**EXERCISE**
Word for word, copy every line of the data.

Records excerpted from a collection:
====

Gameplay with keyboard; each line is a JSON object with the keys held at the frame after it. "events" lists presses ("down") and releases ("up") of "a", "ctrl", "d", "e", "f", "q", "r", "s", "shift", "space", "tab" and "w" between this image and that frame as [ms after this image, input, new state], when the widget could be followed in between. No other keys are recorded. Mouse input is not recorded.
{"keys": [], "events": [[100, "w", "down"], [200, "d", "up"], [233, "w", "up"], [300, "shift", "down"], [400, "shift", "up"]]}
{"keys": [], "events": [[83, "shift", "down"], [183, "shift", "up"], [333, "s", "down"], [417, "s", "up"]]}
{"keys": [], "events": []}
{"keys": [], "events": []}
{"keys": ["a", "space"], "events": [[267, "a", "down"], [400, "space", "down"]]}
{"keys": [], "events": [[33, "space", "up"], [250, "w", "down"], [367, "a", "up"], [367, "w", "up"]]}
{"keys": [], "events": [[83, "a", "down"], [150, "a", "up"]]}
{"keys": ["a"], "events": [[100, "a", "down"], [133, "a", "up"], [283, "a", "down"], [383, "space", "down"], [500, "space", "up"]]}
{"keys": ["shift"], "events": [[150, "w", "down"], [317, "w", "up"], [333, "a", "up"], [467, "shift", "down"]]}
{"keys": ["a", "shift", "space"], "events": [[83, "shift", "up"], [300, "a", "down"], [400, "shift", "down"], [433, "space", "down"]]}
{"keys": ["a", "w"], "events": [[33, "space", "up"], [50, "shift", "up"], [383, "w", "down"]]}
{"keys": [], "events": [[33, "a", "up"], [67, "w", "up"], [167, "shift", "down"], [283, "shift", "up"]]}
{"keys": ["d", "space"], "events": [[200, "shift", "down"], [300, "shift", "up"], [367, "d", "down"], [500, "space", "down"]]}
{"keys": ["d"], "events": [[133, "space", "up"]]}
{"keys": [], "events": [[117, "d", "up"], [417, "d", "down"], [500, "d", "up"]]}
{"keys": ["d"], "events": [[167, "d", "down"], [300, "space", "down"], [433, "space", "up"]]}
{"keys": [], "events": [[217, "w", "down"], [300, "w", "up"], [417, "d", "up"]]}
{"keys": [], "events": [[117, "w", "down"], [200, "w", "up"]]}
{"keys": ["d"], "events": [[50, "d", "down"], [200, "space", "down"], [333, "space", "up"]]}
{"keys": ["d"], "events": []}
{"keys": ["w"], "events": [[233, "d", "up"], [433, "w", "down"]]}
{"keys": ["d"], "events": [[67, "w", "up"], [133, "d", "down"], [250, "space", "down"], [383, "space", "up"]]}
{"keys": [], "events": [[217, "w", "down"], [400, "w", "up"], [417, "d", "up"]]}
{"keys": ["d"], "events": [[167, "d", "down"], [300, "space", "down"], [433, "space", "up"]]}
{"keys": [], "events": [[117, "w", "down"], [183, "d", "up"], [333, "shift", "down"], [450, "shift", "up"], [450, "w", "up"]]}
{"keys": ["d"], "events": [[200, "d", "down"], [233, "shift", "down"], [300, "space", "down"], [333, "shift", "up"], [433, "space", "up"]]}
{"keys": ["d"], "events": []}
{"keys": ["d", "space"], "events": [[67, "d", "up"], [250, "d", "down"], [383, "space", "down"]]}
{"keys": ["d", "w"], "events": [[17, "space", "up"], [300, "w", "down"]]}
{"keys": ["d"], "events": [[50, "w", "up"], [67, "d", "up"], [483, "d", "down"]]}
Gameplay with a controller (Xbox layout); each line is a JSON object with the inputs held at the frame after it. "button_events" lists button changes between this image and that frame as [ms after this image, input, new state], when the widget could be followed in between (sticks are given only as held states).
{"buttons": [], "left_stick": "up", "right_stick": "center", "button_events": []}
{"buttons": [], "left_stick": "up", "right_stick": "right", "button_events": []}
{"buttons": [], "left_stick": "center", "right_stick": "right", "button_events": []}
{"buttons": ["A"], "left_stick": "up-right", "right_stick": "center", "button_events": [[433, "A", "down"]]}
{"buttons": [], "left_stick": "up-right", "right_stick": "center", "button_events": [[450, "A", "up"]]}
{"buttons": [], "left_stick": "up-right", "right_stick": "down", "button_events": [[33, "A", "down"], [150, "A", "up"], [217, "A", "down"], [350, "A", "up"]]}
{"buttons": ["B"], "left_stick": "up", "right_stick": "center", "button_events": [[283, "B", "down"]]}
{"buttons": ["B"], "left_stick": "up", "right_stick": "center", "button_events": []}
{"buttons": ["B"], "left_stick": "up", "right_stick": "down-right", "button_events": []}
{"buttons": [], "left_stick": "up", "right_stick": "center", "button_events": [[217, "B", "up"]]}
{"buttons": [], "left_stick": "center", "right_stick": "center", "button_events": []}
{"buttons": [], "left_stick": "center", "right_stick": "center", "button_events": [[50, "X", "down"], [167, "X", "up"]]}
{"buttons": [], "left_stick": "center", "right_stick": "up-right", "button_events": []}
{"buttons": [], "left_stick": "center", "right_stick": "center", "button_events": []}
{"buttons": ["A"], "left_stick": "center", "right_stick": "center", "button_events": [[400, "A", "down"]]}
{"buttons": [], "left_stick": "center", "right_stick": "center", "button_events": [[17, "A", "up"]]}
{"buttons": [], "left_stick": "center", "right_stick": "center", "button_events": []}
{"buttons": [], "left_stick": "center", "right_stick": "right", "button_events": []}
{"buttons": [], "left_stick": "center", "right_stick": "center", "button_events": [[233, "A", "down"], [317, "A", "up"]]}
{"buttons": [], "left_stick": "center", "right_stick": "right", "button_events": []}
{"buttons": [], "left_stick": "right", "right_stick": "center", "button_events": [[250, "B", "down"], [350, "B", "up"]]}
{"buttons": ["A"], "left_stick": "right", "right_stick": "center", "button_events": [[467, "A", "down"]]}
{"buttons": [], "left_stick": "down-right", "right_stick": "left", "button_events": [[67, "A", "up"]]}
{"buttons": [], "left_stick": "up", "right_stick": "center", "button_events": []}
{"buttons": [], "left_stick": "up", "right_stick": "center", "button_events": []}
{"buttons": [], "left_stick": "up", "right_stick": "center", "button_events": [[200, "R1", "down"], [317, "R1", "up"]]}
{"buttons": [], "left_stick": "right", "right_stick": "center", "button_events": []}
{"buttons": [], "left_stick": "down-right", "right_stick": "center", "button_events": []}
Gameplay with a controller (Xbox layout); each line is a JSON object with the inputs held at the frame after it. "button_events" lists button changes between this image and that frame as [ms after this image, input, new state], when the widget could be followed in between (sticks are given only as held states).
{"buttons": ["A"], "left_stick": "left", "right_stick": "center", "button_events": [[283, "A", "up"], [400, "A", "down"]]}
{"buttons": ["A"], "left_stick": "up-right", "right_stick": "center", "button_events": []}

====

**OUTPUT BELOW**
Gameplay with keyboard; each line is a JSON object with the keys held at the frame after it. "events" lists presses ("down") and releases ("up") of "a", "ctrl", "d", "e", "f", "q", "r", "s", "shift", "space", "tab" and "w" between this image and that frame as [ms after this image, input, new state], when the widget could be followed in between. No other keys are recorded. Mouse input is not recorded.
{"keys": [], "events": [[100, "w", "down"], [200, "d", "up"], [233, "w", "up"], [300, "shift", "down"], [400, "shift", "up"]]}
{"keys": [], "events": [[83, "shift", "down"], [183, "shift", "up"], [333, "s", "down"], [417, "s", "up"]]}
{"keys": [], "events": []}
{"keys": [], "events": []}
{"keys": ["a", "space"], "events": [[267, "a", "down"], [400, "space", "down"]]}
{"keys": [], "events": [[33, "space", "up"], [250, "w", "down"], [367, "a", "up"], [367, "w", "up"]]}
{"keys": [], "events": [[83, "a", "down"], [150, "a", "up"]]}
{"keys": ["a"], "events": [[100, "a", "down"], [133, "a", "up"], [283, "a", "down"], [383, "space", "down"], [500, "space", "up"]]}
{"keys": ["shift"], "events": [[150, "w", "down"], [317, "w", "up"], [333, "a", "up"], [467, "shift", "down"]]}
{"keys": ["a", "shift", "space"], "events": [[83, "shift", "up"], [300, "a", "down"], [400, "shift", "down"], [433, "space", "down"]]}
{"keys": ["a", "w"], "events": [[33, "space", "up"], [50, "shift", "up"], [383, "w", "down"]]}
{"keys": [], "events": [[33, "a", "up"], [67, "w", "up"], [167, "shift", "down"], [283, "shift", "up"]]}
{"keys": ["d", "space"], "events": [[200, "shift", "down"], [300, "shift", "up"], [367, "d", "down"], [500, "space", "down"]]}
{"keys": ["d"], "events": [[133, "space", "up"]]}
{"keys": [], "events": [[117, "d", "up"], [417, "d", "down"], [500, "d", "up"]]}
{"keys": ["d"], "events": [[167, "d", "down"], [300, "space", "down"], [433, "space", "up"]]}
{"keys": [], "events": [[217, "w", "down"], [300, "w", "up"], [417, "d", "up"]]}
{"keys": [], "events": [[117, "w", "down"], [200, "w", "up"]]}
{"keys": ["d"], "events": [[50, "d", "down"], [200, "space", "down"], [333, "space", "up"]]}
{"keys": ["d"], "events": []}
{"keys": ["w"], "events": [[233, "d", "up"], [433, "w", "down"]]}
{"keys": ["d"], "events": [[67, "w", "up"], [133, "d", "down"], [250, "space", "down"], [383, "space", "up"]]}
{"keys": [], "events": [[217, "w", "down"], [400, "w", "up"], [417, "d", "up"]]}
{"keys": ["d"], "events": [[167, "d", "down"], [300, "space", "down"], [433, "space", "up"]]}
{"keys": [], "events": [[117, "w", "down"], [183, "d", "up"], [333, "shift", "down"], [450, "shift", "up"], [450, "w", "up"]]}
{"keys": ["d"], "events": [[200, "d", "down"], [233, "shift", "down"], [300, "space", "down"], [333, "shift", "up"], [433, "space", "up"]]}
{"keys": ["d"], "events": []}
{"keys": ["d", "space"], "events": [[67, "d", "up"], [250, "d", "down"], [383, "space", "down"]]}
{"keys": ["d", "w"], "events": [[17, "space", "up"], [300, "w", "down"]]}
{"keys": ["d"], "events": [[50, "w", "up"], [67, "d", "up"], [483, "d", "down"]]}
Gameplay with a controller (Xbox layout); each line is a JSON object with the inputs held at the frame after it. "button_events" lists button changes between this image and that frame as [ms after this image, input, new state], when the widget could be followed in between (sticks are given only as held states).
{"buttons": [], "left_stick": "up", "right_stick": "center", "button_events": []}
{"buttons": [], "left_stick": "up", "right_stick": "right", "button_events": []}
{"buttons": [], "left_stick": "center", "right_stick": "right", "button_events": []}
{"buttons": ["A"], "left_stick": "up-right", "right_stick": "center", "button_events": [[433, "A", "down"]]}
{"buttons": [], "left_stick": "up-right", "right_stick": "center", "button_events": [[450, "A", "up"]]}
{"buttons": [], "left_stick": "up-right", "right_stick": "down", "button_events": [[33, "A", "down"], [150, "A", "up"], [217, "A", "down"], [350, "A", "up"]]}
{"buttons": ["B"], "left_stick": "up", "right_stick": "center", "button_events": [[283, "B", "down"]]}
{"buttons": ["B"], "left_stick": "up", "right_stick": "center", "button_events": []}
{"buttons": ["B"], "left_stick": "up", "right_stick": "down-right", "button_events": []}
{"buttons": [], "left_stick": "up", "right_stick": "center", "button_events": [[217, "B", "up"]]}
{"buttons": [], "left_stick": "center", "right_stick": "center", "button_events": []}
{"buttons": [], "left_stick": "center", "right_stick": "center", "button_events": [[50, "X", "down"], [167, "X", "up"]]}
{"buttons": [], "left_stick": "center", "right_stick": "up-right", "button_events": []}
{"buttons": [], "left_stick": "center", "right_stick": "center", "button_events": []}
{"buttons": ["A"], "left_stick": "center", "right_stick": "center", "button_events": [[400, "A", "down"]]}
{"buttons": [], "left_stick": "center", "right_stick": "center", "button_events": [[17, "A", "up"]]}
{"buttons": [], "left_stick": "center", "right_stick": "center", "button_events": []}
{"buttons": [], "left_stick": "center", "right_stick": "right", "button_events": []}
{"buttons": [], "left_stick": "center", "right_stick": "center", "button_events": [[233, "A", "down"], [317, "A", "up"]]}
{"buttons": [], "left_stick": "center", "right_stick": "right", "button_events": []}
{"buttons": [], "left_stick": "right", "right_stick": "center", "button_events": [[250, "B", "down"], [350, "B", "up"]]}
{"buttons": ["A"], "left_stick": "right", "right_stick": "center", "button_events": [[467, "A", "down"]]}
{"buttons": [], "left_stick": "down-right", "right_stick": "left", "button_events": [[67, "A", "up"]]}
{"buttons": [], "left_stick": "up", "right_stick": "center", "button_events": []}
{"buttons": [], "left_stick": "up", "right_stick": "center", "button_events": []}
{"buttons": [], "left_stick": "up", "right_stick": "center", "button_events": [[200, "R1", "down"], [317, "R1", "up"]]}
{"buttons": [], "left_stick": "right", "right_stick": "center", "button_events": []}
{"buttons": [], "left_stick": "down-right", "right_stick": "center", "button_events": []}
Gameplay with a controller (Xbox layout); each line is a JSON object with the inputs held at the frame after it. "button_events" lists button changes between this image and that frame as [ms after this image, input, new state], when the widget could be followed in between (sticks are given only as held states).
{"buttons": ["A"], "left_stick": "left", "right_stick": "center", "button_events": [[283, "A", "up"], [400, "A", "down"]]}
{"buttons": ["A"], "left_stick": "up-right", "right_stick": "center", "button_events": []}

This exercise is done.